Friday, June 25, 2021

Roz Chast is Outbid on a Charles Addams Scarf

When I manage to lose a must-win eBay auction, I hide my sorrows here on the blog, presenting the sale to the world as objectively as I can with nary a hint, I hope, of the heartbreak it wrought. After all, that is what someone with a blogger's mentality, or at least this blogger's mentality, does. How might a more creative person, a cartoonist, say, handle the bitter disappointment of a lost auction?  The answer doesn't come up often publicly, but on June 2, New Yorker cartoonist Roz Chast lost out on a scarf designed by none other than the great Charles Addams, the very sort of item proudly featured here on the blog in the past. Sixteen days later, she took to  Instagram and posted this:

To Whom It May Concern:
Roz Chast

Instagram post, June 18, 2021


So that's what a highly creative person does. My job as a blogging drudge is to provide the context. The eBay auction featured an Addams Family scarf produced by designer Richard A. Farrar. We have seen this scarf before, but we've never seen an actual sale price. Bidding started at $99 but quickly doubled. The final sale price was $312.

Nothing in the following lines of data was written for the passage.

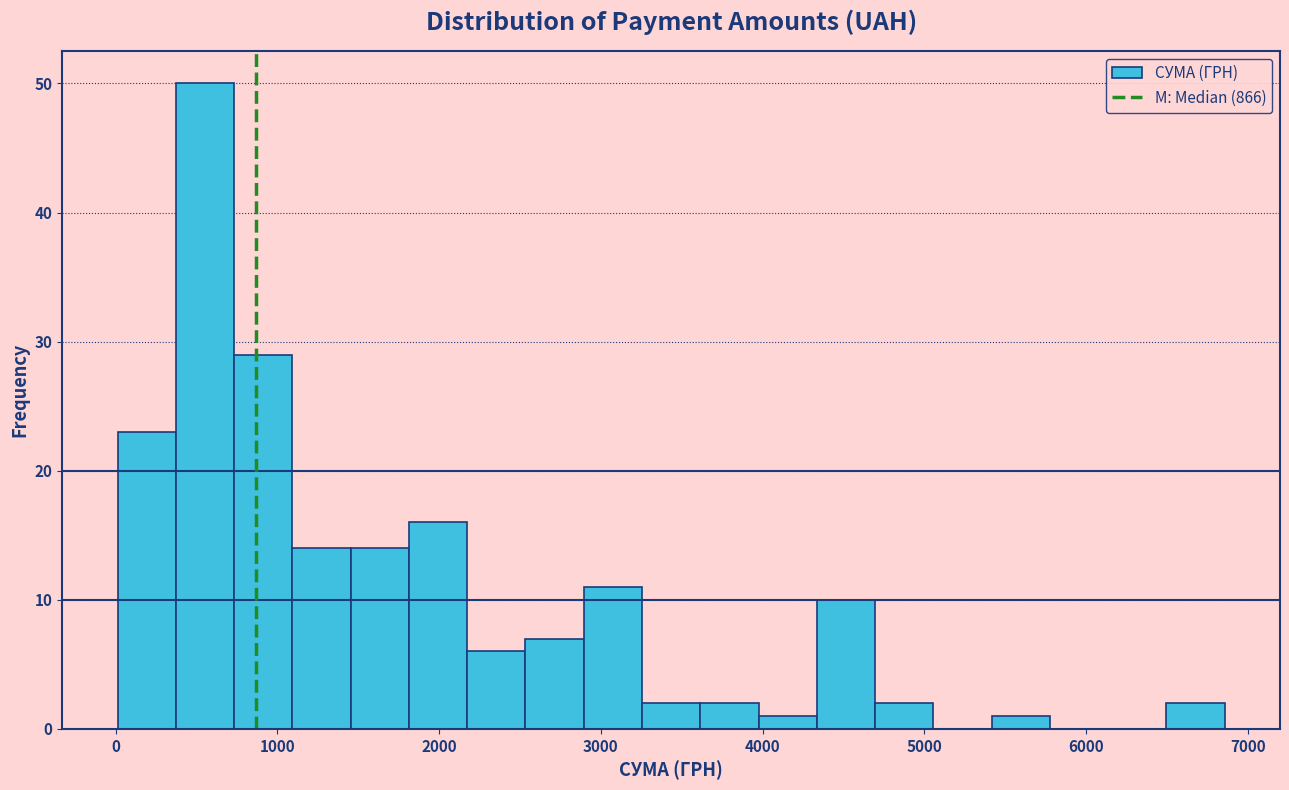

Around what value on the x-axis is the tallest bar? Give the approximate position of its centre, as read against the axis.

600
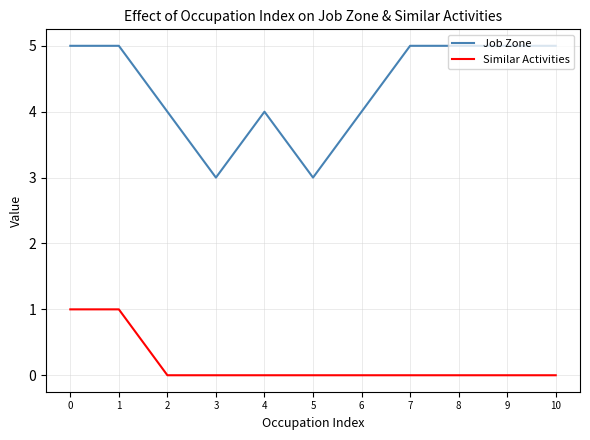

List the series in order of their peak value, lowest first.

Similar Activities, Job Zone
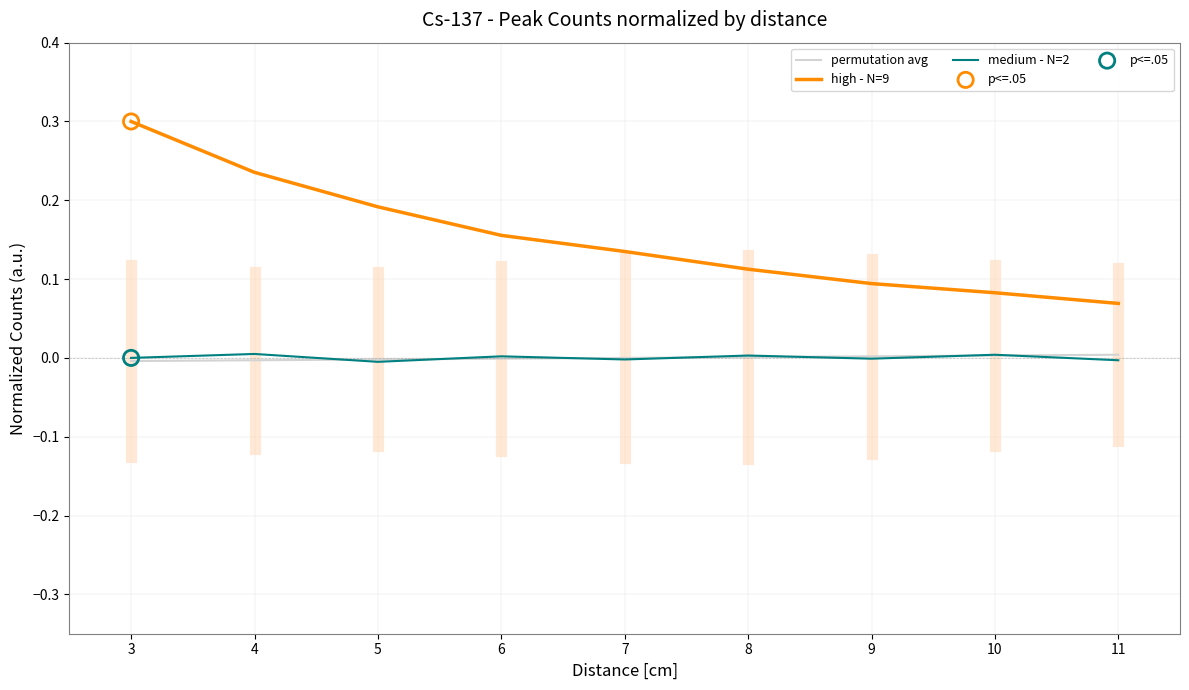

At which category is the sum across all series the highest?

3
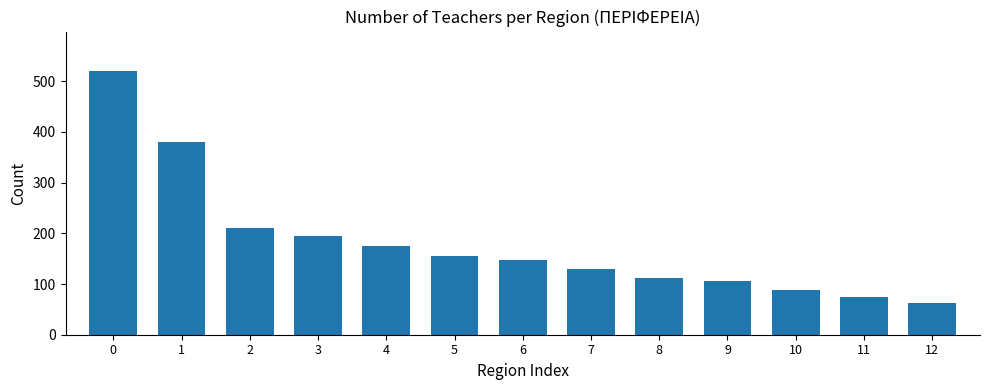

List the labels in order of value, smallest first.

12, 11, 10, 9, 8, 7, 6, 5, 4, 3, 2, 1, 0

The Addams Family and its members had not been given names yet in the early 1950s when this scarf was likely produced. Characters were only given their names for the 1964 TV show. In this corner, let's call him Gomez:


The Addams Family mansion is central to the design:


Granny Frump is on the lower left of the scarf:



The scarf's printed signature:


Morticia's corner:


A red stain:


In this color scheme, Uncle Fester is given red eyes:

Lurch gets the remaining corner. Is it odd that Fester wasn't given his own corner?


There is also a stain near Wednesday:


Charles Addams
eBay listing ended June 2, 2021

It's always gratifying when an eBay auction presents information clearly obtained from this blog:
Charles Addams
eBay Item Description
Note that eBay auctions are not like live auctions, which end when there are no more bids. EBay listings simply end at a fixed time. As a result, there is an advantage to sniping, which is placing a bid very late in the auction, so late in fact that it is difficult for another bidder to respond. Sniping thus averts bidding wars and allows a potential bidder to hide his intentions until the final seconds of a sale.

Ms. Chast placed her first bid one day into the auction. She placed her final protective bid less than eight minutes before the auction's close. The competing bid that won the auction by a single $5 bidding increment was placed just eight seconds before the end of the listing. It is fairly common for eBay auctions to be won by the last person to bid.
Charles Addams
eBay Bid History
The final bid comes in with eight seconds remaining in the auction, a snipe. The underbidder is, assumedly, cartoonist Roz Chast.





Note:  My thanks to Stephen Kroninger for first alerting me to the Instagram post.

For that matter, thanks to Joel Jacobus, who helped immeasurably with my first post about the Addams Family scarf. It is the most popular post ever to appear on this blog.


For the record, I did not participate in this auction. But what if I had?